◆ **Required action**
Each entry is to be given again exactly; drop the images.

◆ **Provided records**
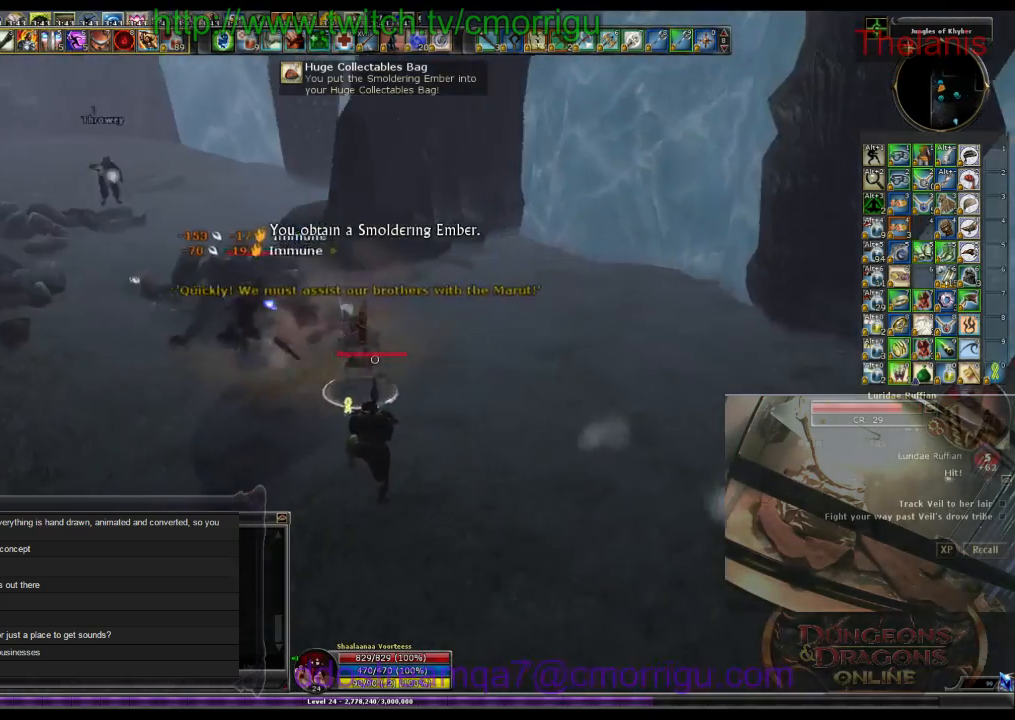
{"keys": ["1", "w"], "events": [[33, "a", "down"], [233, "w", "down"], [433, "1", "down"], [433, "a", "up"]]}
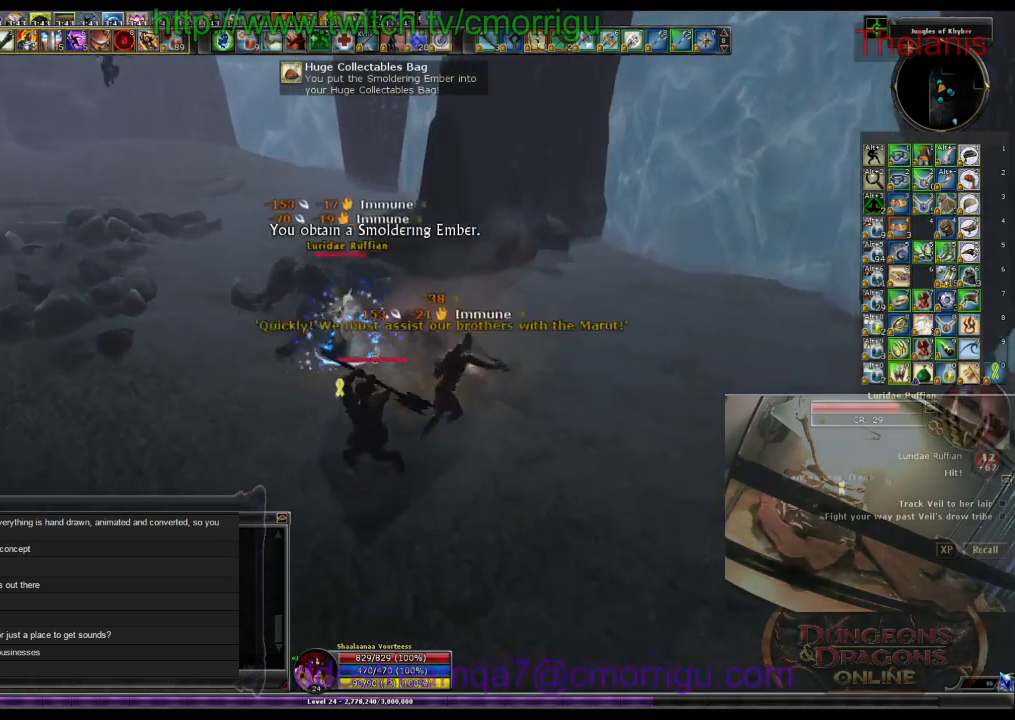
{"keys": ["2"], "events": [[67, "w", "up"], [133, "1", "up"], [467, "2", "down"]]}
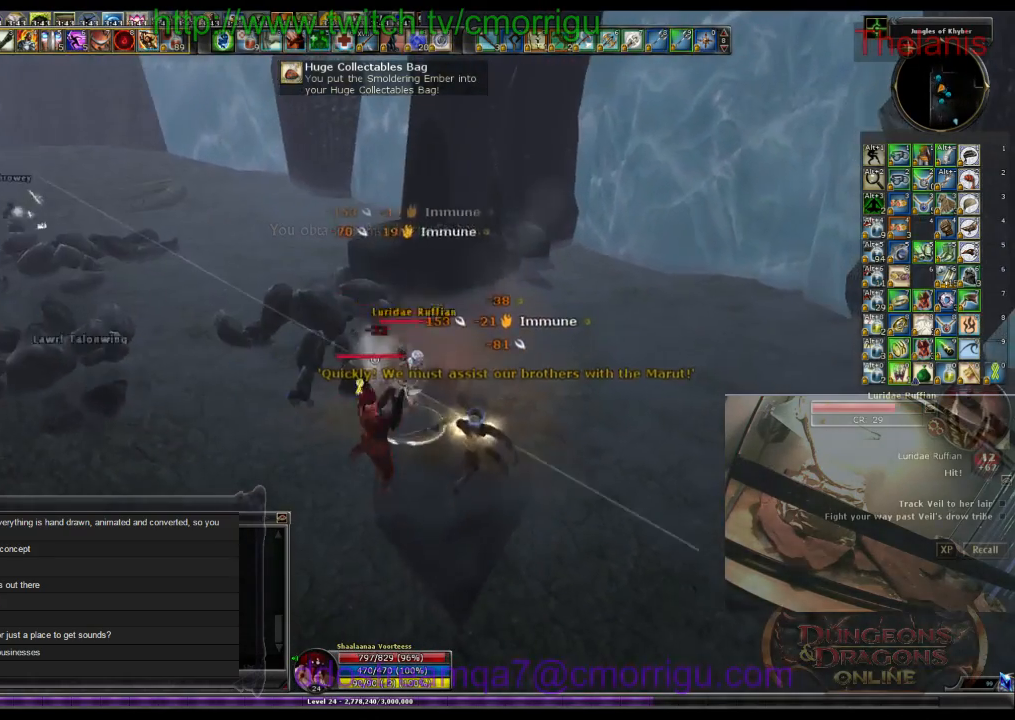
{"keys": [], "events": [[167, "2", "up"]]}
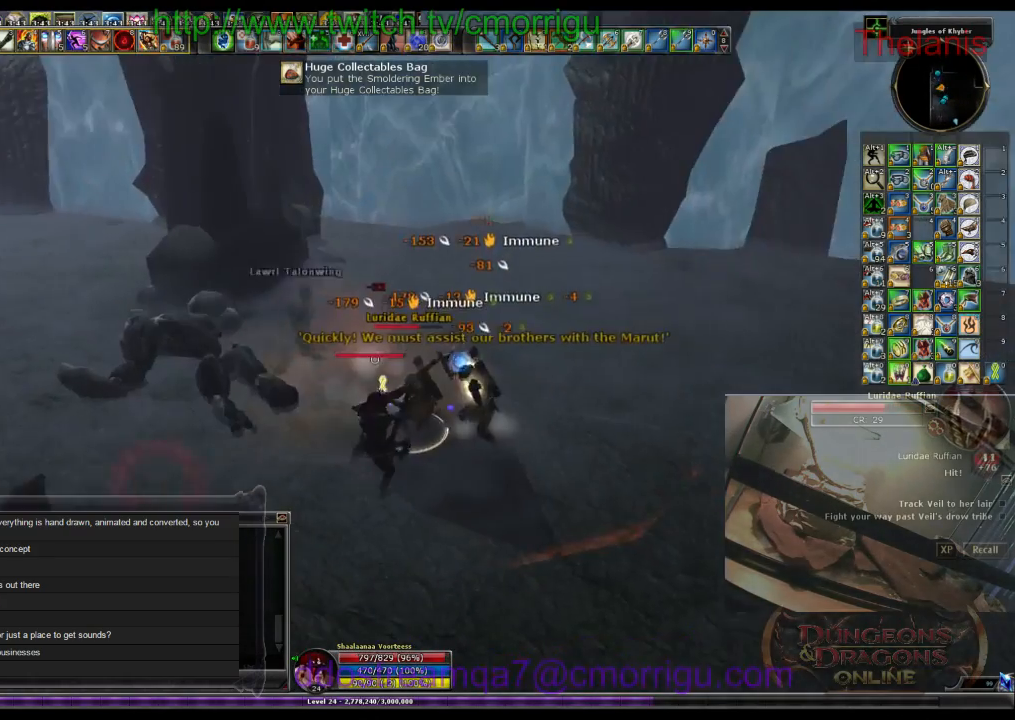
{"keys": [], "events": []}
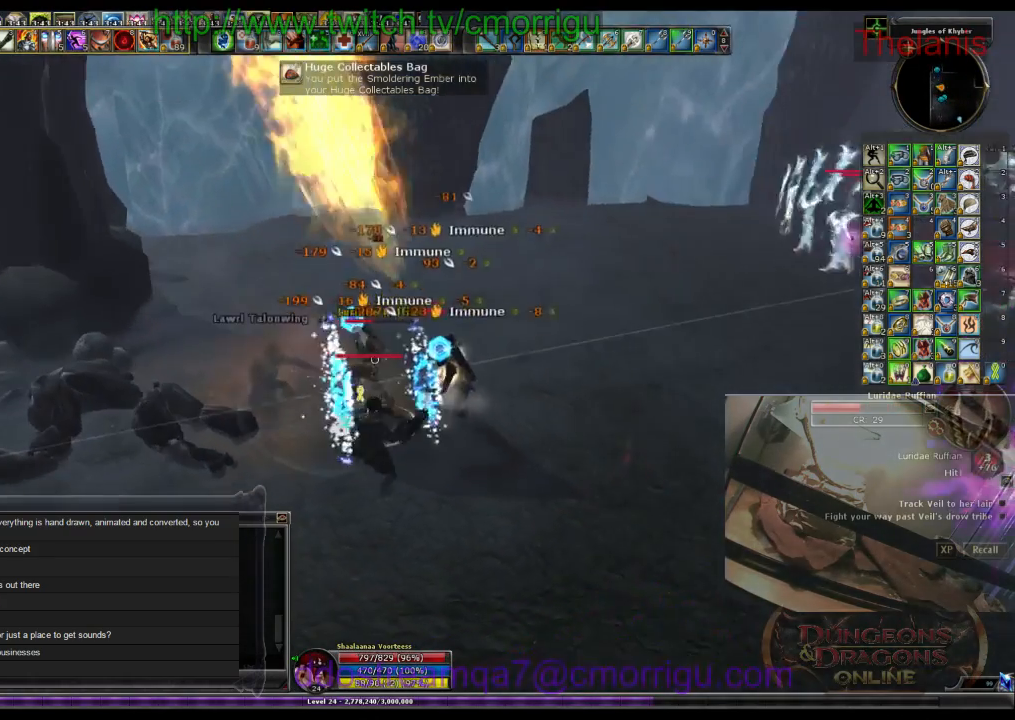
{"keys": [], "events": []}
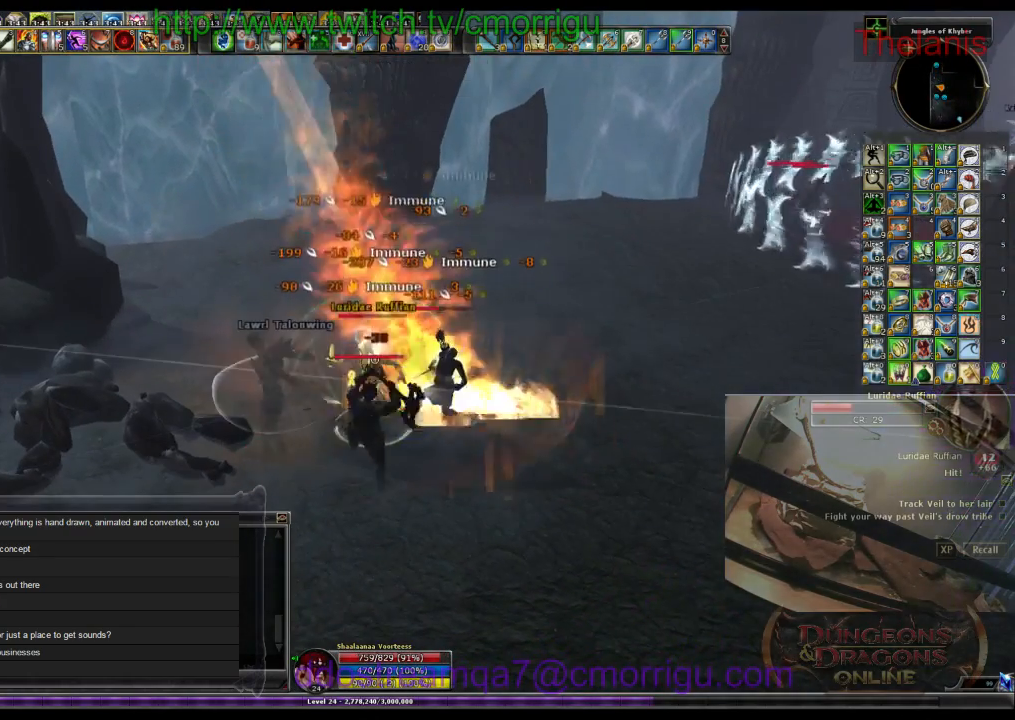
{"keys": [], "events": []}
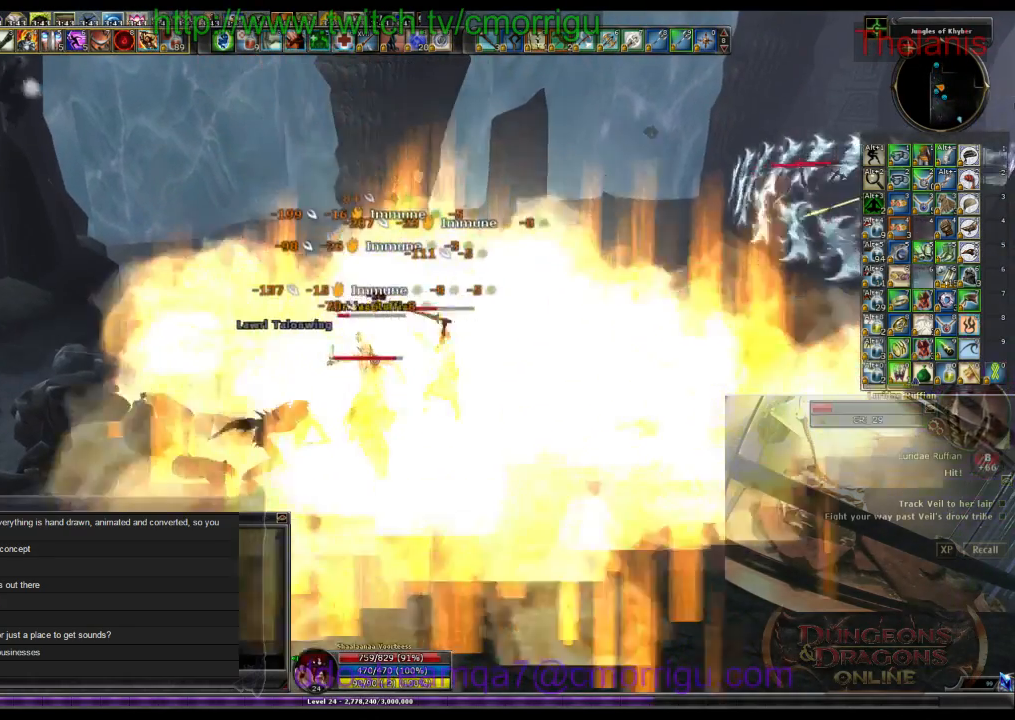
{"keys": [], "events": []}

◆ **Answer section**
{"keys": ["1", "w"], "events": [[33, "a", "down"], [233, "w", "down"], [433, "1", "down"], [433, "a", "up"]]}
{"keys": ["2"], "events": [[67, "w", "up"], [133, "1", "up"], [467, "2", "down"]]}
{"keys": [], "events": [[167, "2", "up"]]}
{"keys": [], "events": []}
{"keys": [], "events": []}
{"keys": [], "events": []}
{"keys": [], "events": []}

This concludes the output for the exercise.